>>>

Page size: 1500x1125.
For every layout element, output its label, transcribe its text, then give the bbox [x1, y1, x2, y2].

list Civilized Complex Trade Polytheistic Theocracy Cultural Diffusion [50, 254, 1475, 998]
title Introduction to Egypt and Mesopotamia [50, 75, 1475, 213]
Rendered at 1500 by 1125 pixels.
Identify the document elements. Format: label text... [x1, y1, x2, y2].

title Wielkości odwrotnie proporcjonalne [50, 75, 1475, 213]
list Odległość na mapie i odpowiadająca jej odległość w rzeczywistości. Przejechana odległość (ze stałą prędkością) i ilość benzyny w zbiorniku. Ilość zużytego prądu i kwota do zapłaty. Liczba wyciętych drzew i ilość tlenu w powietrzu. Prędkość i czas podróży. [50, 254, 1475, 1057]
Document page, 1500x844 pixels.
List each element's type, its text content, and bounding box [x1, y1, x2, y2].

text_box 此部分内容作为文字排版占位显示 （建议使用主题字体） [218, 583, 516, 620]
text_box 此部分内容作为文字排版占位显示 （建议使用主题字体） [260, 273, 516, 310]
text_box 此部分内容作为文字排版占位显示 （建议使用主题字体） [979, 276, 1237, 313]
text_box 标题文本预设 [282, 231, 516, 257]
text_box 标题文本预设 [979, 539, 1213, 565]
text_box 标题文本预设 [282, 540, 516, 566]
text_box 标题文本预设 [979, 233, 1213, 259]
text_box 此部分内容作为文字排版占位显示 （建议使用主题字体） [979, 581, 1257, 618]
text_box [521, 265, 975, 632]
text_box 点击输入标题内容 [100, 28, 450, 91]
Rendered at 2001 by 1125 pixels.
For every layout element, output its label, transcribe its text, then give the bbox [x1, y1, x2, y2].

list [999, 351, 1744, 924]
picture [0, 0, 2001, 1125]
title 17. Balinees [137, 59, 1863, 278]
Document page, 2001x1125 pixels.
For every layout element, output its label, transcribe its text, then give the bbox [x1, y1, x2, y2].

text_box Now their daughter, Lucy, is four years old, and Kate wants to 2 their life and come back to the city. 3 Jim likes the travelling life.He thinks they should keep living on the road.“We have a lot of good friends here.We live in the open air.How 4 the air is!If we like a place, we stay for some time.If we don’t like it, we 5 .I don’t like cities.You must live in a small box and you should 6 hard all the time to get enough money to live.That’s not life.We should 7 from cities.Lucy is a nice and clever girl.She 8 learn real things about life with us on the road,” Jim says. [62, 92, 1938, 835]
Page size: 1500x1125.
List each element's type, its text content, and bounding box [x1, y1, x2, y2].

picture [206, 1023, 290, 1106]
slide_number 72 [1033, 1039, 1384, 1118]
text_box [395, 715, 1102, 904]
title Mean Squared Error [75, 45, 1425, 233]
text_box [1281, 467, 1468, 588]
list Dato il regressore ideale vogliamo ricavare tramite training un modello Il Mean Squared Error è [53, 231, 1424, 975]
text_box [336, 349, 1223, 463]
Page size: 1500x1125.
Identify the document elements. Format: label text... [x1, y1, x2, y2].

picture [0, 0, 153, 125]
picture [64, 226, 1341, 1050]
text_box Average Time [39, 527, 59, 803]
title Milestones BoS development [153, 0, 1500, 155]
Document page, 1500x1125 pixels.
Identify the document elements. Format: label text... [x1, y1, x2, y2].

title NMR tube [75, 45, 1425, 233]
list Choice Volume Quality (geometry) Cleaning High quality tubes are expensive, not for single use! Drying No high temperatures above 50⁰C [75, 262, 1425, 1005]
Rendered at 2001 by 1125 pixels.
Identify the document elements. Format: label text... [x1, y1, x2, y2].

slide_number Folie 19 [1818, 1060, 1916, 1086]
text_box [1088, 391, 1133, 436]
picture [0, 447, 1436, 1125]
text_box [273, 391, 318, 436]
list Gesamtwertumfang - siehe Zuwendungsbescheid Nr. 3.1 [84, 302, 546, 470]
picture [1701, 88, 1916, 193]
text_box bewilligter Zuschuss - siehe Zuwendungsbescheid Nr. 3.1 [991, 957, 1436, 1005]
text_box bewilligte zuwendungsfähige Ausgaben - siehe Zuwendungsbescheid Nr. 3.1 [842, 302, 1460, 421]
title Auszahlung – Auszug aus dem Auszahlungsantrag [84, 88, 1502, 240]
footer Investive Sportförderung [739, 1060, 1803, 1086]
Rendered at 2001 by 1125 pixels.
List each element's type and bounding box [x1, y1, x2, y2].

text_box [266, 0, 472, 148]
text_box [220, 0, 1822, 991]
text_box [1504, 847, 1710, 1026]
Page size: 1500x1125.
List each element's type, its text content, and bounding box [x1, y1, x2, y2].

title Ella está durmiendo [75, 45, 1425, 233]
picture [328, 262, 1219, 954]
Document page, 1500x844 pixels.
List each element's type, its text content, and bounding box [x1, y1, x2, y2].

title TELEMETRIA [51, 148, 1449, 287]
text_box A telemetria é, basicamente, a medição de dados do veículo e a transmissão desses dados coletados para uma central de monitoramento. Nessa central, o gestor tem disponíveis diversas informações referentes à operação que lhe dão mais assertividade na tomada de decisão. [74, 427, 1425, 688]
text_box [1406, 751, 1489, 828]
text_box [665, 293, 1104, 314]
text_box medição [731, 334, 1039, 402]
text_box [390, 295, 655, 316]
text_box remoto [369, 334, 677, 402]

<<<

_TASK INSTRUCTIONS_.
The data above needs to be retyped in full, exactly as given.

_ANSWER BOX_.
Page size: 1500x1125.
For every layout element, output its label, transcribe its text, then give the bbox [x1, y1, x2, y2].

list Civilized Complex Trade Polytheistic Theocracy Cultural Diffusion [50, 254, 1475, 998]
title Introduction to Egypt and Mesopotamia [50, 75, 1475, 213]
Rendered at 1500 by 1125 pixels.
Identify the document elements. Format: label text... [x1, y1, x2, y2].

title Wielkości odwrotnie proporcjonalne [50, 75, 1475, 213]
list Odległość na mapie i odpowiadająca jej odległość w rzeczywistości. Przejechana odległość (ze stałą prędkością) i ilość benzyny w zbiorniku. Ilość zużytego prądu i kwota do zapłaty. Liczba wyciętych drzew i ilość tlenu w powietrzu. Prędkość i czas podróży. [50, 254, 1475, 1057]
Document page, 1500x844 pixels.
List each element's type, its text content, and bounding box [x1, y1, x2, y2].

text_box 此部分内容作为文字排版占位显示 （建议使用主题字体） [218, 583, 516, 620]
text_box 此部分内容作为文字排版占位显示 （建议使用主题字体） [260, 273, 516, 310]
text_box 此部分内容作为文字排版占位显示 （建议使用主题字体） [979, 276, 1237, 313]
text_box 标题文本预设 [282, 231, 516, 257]
text_box 标题文本预设 [979, 539, 1213, 565]
text_box 标题文本预设 [282, 540, 516, 566]
text_box 标题文本预设 [979, 233, 1213, 259]
text_box 此部分内容作为文字排版占位显示 （建议使用主题字体） [979, 581, 1257, 618]
text_box [521, 265, 975, 632]
text_box 点击输入标题内容 [100, 28, 450, 91]
Rendered at 2001 by 1125 pixels.
For every layout element, output its label, transcribe its text, then give the bbox [x1, y1, x2, y2].

list [999, 351, 1744, 924]
picture [0, 0, 2001, 1125]
title 17. Balinees [137, 59, 1863, 278]
Document page, 2001x1125 pixels.
For every layout element, output its label, transcribe its text, then give the bbox [x1, y1, x2, y2].

text_box Now their daughter, Lucy, is four years old, and Kate wants to 2 their life and come back to the city. 3 Jim likes the travelling life.He thinks they should keep living on the road.“We have a lot of good friends here.We live in the open air.How 4 the air is!If we like a place, we stay for some time.If we don’t like it, we 5 .I don’t like cities.You must live in a small box and you should 6 hard all the time to get enough money to live.That’s not life.We should 7 from cities.Lucy is a nice and clever girl.She 8 learn real things about life with us on the road,” Jim says. [62, 92, 1938, 835]
Page size: 1500x1125.
List each element's type, its text content, and bounding box [x1, y1, x2, y2].

picture [206, 1023, 290, 1106]
slide_number 72 [1033, 1039, 1384, 1118]
text_box [395, 715, 1102, 904]
title Mean Squared Error [75, 45, 1425, 233]
text_box [1281, 467, 1468, 588]
list Dato il regressore ideale vogliamo ricavare tramite training un modello Il Mean Squared Error è [53, 231, 1424, 975]
text_box [336, 349, 1223, 463]
Page size: 1500x1125.
Identify the document elements. Format: label text... [x1, y1, x2, y2].

picture [0, 0, 153, 125]
picture [64, 226, 1341, 1050]
text_box Average Time [39, 527, 59, 803]
title Milestones BoS development [153, 0, 1500, 155]
Document page, 1500x1125 pixels.
Identify the document elements. Format: label text... [x1, y1, x2, y2].

title NMR tube [75, 45, 1425, 233]
list Choice Volume Quality (geometry) Cleaning High quality tubes are expensive, not for single use! Drying No high temperatures above 50⁰C [75, 262, 1425, 1005]
Rendered at 2001 by 1125 pixels.
Identify the document elements. Format: label text... [x1, y1, x2, y2].

slide_number Folie 19 [1818, 1060, 1916, 1086]
text_box [1088, 391, 1133, 436]
picture [0, 447, 1436, 1125]
text_box [273, 391, 318, 436]
list Gesamtwertumfang - siehe Zuwendungsbescheid Nr. 3.1 [84, 302, 546, 470]
picture [1701, 88, 1916, 193]
text_box bewilligter Zuschuss - siehe Zuwendungsbescheid Nr. 3.1 [991, 957, 1436, 1005]
text_box bewilligte zuwendungsfähige Ausgaben - siehe Zuwendungsbescheid Nr. 3.1 [842, 302, 1460, 421]
title Auszahlung – Auszug aus dem Auszahlungsantrag [84, 88, 1502, 240]
footer Investive Sportförderung [739, 1060, 1803, 1086]
Rendered at 2001 by 1125 pixels.
List each element's type and bounding box [x1, y1, x2, y2].

text_box [266, 0, 472, 148]
text_box [220, 0, 1822, 991]
text_box [1504, 847, 1710, 1026]
Page size: 1500x1125.
List each element's type, its text content, and bounding box [x1, y1, x2, y2].

title Ella está durmiendo [75, 45, 1425, 233]
picture [328, 262, 1219, 954]
Document page, 1500x844 pixels.
List each element's type, its text content, and bounding box [x1, y1, x2, y2].

title TELEMETRIA [51, 148, 1449, 287]
text_box A telemetria é, basicamente, a medição de dados do veículo e a transmissão desses dados coletados para uma central de monitoramento. Nessa central, o gestor tem disponíveis diversas informações referentes à operação que lhe dão mais assertividade na tomada de decisão. [74, 427, 1425, 688]
text_box [1406, 751, 1489, 828]
text_box [665, 293, 1104, 314]
text_box medição [731, 334, 1039, 402]
text_box [390, 295, 655, 316]
text_box remoto [369, 334, 677, 402]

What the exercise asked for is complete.